Start of Data shown

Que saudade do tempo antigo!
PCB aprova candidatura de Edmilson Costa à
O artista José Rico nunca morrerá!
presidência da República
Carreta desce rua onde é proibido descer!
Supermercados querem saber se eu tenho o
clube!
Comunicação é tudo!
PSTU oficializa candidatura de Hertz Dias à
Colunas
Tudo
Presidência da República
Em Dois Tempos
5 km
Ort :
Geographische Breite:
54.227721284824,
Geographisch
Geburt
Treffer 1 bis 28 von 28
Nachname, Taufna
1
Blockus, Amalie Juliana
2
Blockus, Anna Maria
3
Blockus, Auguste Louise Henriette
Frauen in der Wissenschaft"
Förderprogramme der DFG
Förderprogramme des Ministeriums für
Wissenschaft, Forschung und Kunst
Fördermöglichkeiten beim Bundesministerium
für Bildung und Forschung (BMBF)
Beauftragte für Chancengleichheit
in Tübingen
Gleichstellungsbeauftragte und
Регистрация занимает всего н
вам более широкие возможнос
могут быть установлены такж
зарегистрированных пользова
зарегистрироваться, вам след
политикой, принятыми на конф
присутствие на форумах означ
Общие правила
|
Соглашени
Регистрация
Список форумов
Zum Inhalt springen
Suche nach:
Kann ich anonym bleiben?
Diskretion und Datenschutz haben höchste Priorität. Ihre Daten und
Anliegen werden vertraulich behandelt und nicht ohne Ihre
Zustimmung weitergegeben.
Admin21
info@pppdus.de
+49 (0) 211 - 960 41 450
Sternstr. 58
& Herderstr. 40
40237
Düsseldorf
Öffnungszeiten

End of Data shown

Task prompt: Please identify each line above that contains the word "Förderprogramme", and copy those lines.

Answer:
Förderprogramme der DFG
Förderprogramme des Ministeriums für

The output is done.